Task goal
Search the data below for "Courtyard"; list each line that holds it.

[Records contained in a dataset]
- - -

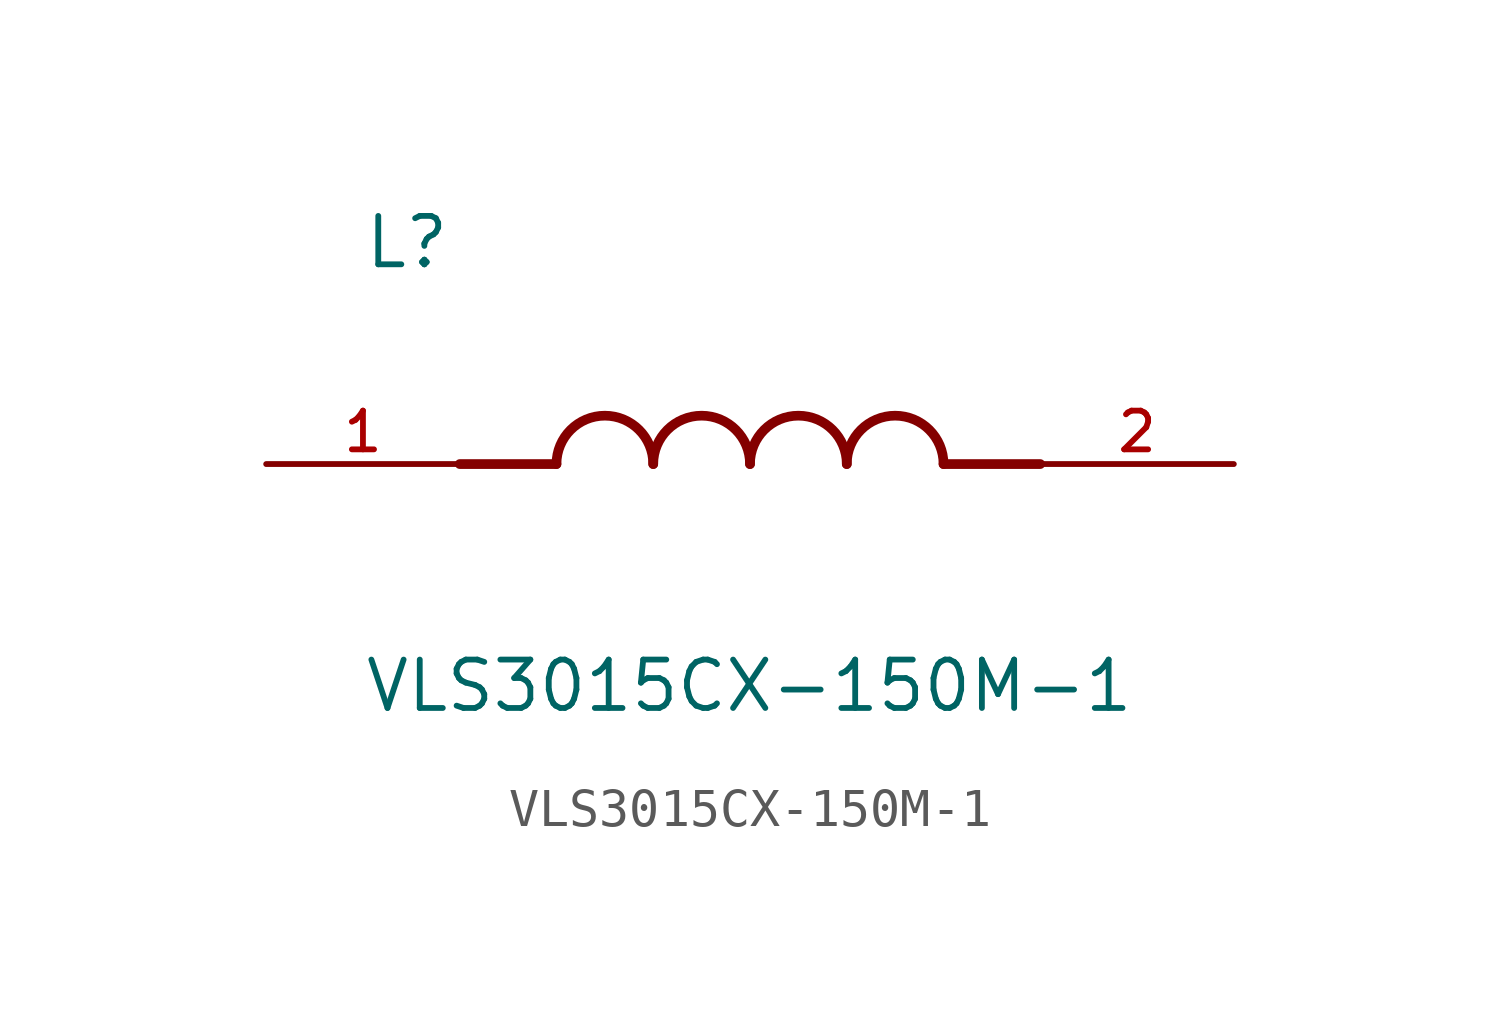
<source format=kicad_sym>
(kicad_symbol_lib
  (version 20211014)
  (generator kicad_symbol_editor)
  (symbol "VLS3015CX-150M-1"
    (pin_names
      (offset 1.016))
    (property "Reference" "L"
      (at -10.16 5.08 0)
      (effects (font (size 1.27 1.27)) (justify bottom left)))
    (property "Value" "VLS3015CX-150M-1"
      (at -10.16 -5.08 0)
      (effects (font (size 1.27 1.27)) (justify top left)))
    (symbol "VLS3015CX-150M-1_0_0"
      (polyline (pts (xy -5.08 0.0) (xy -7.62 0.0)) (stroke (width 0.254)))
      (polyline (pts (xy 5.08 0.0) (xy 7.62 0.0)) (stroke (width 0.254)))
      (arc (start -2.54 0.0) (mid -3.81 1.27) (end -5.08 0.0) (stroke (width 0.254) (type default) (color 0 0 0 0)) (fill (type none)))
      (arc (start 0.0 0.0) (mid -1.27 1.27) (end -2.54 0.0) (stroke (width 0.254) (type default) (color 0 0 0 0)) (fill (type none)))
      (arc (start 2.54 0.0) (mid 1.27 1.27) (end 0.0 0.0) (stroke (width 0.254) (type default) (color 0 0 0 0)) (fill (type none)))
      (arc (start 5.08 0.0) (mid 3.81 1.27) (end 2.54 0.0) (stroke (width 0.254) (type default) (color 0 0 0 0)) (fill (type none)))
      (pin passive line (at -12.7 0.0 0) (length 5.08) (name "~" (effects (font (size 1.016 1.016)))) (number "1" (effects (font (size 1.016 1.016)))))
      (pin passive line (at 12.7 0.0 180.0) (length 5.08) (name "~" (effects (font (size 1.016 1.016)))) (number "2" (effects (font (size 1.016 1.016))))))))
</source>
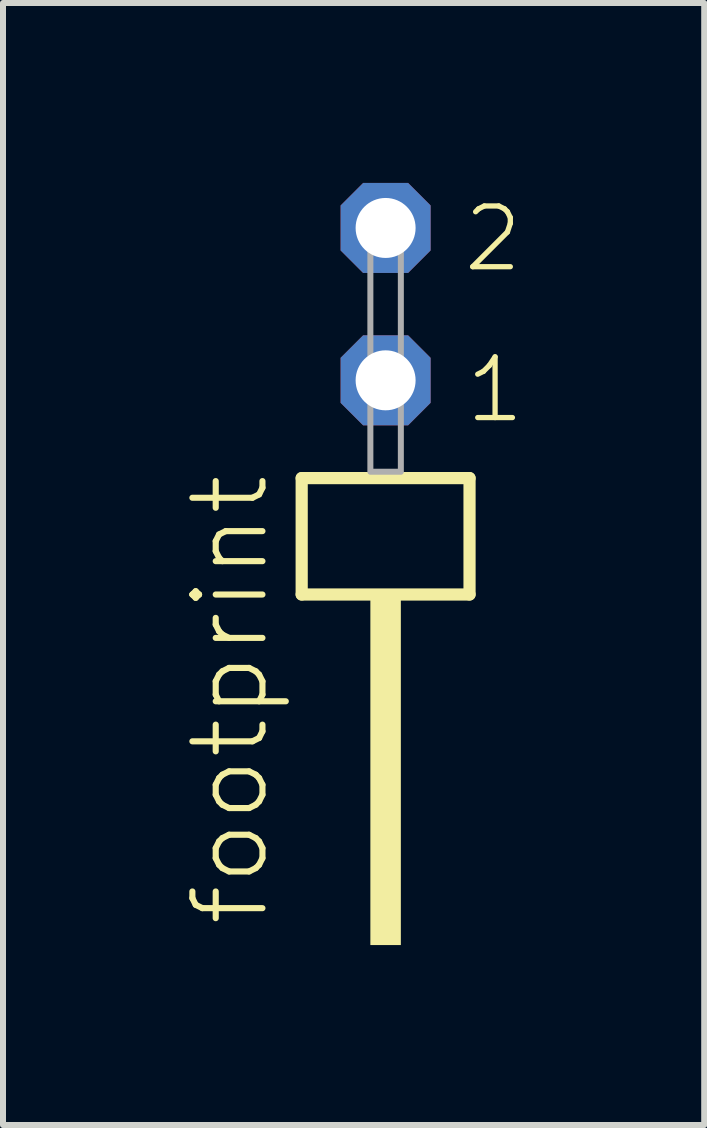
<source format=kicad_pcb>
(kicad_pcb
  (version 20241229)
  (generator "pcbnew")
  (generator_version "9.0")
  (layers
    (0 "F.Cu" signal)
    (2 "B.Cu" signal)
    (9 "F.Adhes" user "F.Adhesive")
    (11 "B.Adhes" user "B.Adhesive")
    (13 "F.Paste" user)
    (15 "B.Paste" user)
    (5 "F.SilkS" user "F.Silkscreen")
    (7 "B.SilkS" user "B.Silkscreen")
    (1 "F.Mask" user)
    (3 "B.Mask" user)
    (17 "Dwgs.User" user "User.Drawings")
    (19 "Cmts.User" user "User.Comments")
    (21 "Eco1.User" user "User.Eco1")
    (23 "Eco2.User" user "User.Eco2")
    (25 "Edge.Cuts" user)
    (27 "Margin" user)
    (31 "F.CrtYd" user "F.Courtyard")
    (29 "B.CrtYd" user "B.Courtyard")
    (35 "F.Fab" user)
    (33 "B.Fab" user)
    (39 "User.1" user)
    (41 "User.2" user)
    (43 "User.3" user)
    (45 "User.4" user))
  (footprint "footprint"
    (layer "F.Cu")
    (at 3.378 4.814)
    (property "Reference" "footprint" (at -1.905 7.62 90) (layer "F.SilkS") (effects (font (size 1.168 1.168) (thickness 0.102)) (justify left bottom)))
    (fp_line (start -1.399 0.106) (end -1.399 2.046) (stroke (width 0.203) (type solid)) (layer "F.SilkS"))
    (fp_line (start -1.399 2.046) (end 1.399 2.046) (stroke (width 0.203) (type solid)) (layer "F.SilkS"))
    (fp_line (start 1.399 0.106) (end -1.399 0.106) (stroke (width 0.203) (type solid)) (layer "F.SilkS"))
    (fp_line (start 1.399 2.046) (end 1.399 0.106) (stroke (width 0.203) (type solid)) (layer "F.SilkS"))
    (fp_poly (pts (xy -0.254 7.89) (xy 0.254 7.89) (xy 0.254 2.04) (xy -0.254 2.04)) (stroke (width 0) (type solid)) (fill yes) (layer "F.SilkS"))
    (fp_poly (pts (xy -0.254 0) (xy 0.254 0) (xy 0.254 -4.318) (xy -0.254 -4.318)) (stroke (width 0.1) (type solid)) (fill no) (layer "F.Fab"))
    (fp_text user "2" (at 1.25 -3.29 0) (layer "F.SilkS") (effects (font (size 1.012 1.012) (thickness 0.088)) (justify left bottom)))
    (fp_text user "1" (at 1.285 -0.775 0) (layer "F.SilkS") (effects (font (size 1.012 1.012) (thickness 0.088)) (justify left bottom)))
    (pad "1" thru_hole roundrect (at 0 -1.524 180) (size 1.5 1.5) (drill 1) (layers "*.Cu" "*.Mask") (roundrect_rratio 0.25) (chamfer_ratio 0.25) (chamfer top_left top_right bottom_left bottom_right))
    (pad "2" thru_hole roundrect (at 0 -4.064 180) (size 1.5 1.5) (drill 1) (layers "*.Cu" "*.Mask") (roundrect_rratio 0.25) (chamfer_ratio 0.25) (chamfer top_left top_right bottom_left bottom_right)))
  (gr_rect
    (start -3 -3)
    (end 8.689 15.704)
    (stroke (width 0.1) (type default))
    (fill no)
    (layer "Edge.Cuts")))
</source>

- - -

Final answer
    (31 "F.CrtYd" user "F.Courtyard")
    (29 "B.CrtYd" user "B.Courtyard")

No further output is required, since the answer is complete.